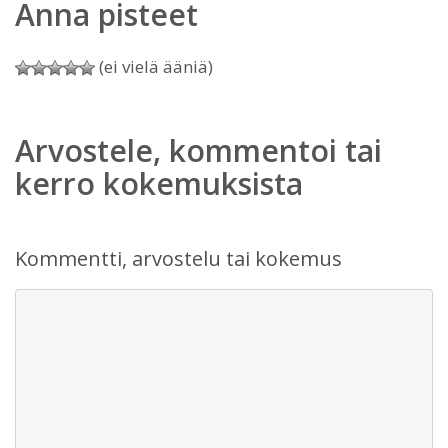
Anna pisteet
(ei vielä ääniä)
Arvostele, kommentoi tai
kerro kokemuksista
Kommentti, arvostelu tai kokemus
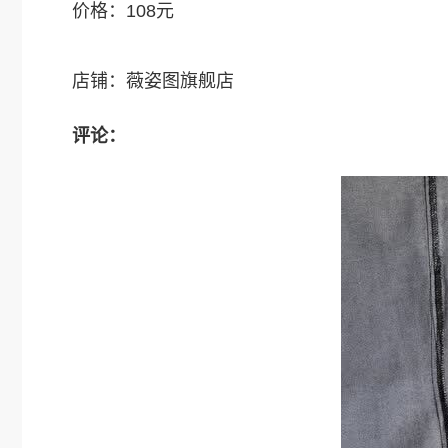
价格：108元
店铺：薇姿图旗舰店
评论：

* Directions *
Type the entries again verbatim. Any pictures should be skipped.

* Task response *
Anna pisteet
(ei vielä ääniä)
Arvostele, kommentoi tai
kerro kokemuksista
Kommentti, arvostelu tai kokemus
价格：108元
店铺：薇姿图旗舰店
评论：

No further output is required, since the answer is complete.